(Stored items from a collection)
= = =

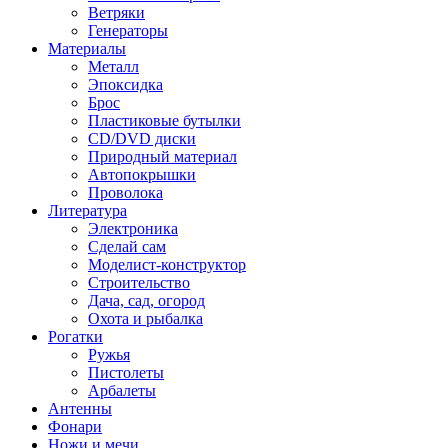
Ветряки
Генераторы
Материалы
Металл
Эпоксидка
Брос
Пластиковые бутылки
CD/DVD диски
Природный материал
Автопокрышки
Проволока
Литература
Электроника
Сделай сам
Моделист-конструктор
Строительство
Дача, сад, огород
Охота и рыбалка
Рогатки
Ружья
Пистолеты
Арбалеты
Антенны
Фонари
Ножи и мечи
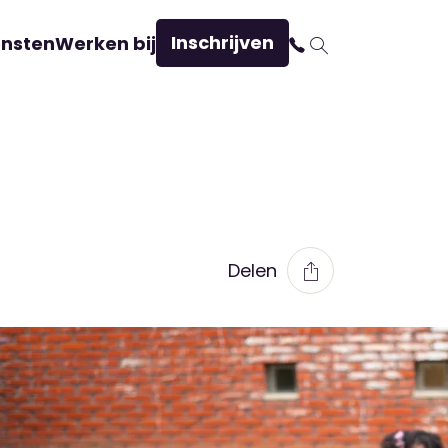
Inschrijven
ensten
Werken bij
Delen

= = =

## Activity
Please write out, word for word, only the lines from the one holding "Электроника" through the end of the records above, with both end lines included and the pictures dropped.

## Result
Электроника
Сделай сам
Моделист-конструктор
Строительство
Дача, сад, огород
Охота и рыбалка
Рогатки
Ружья
Пистолеты
Арбалеты
Антенны
Фонари
Ножи и мечи
Inschrijven
ensten
Werken bij
Delen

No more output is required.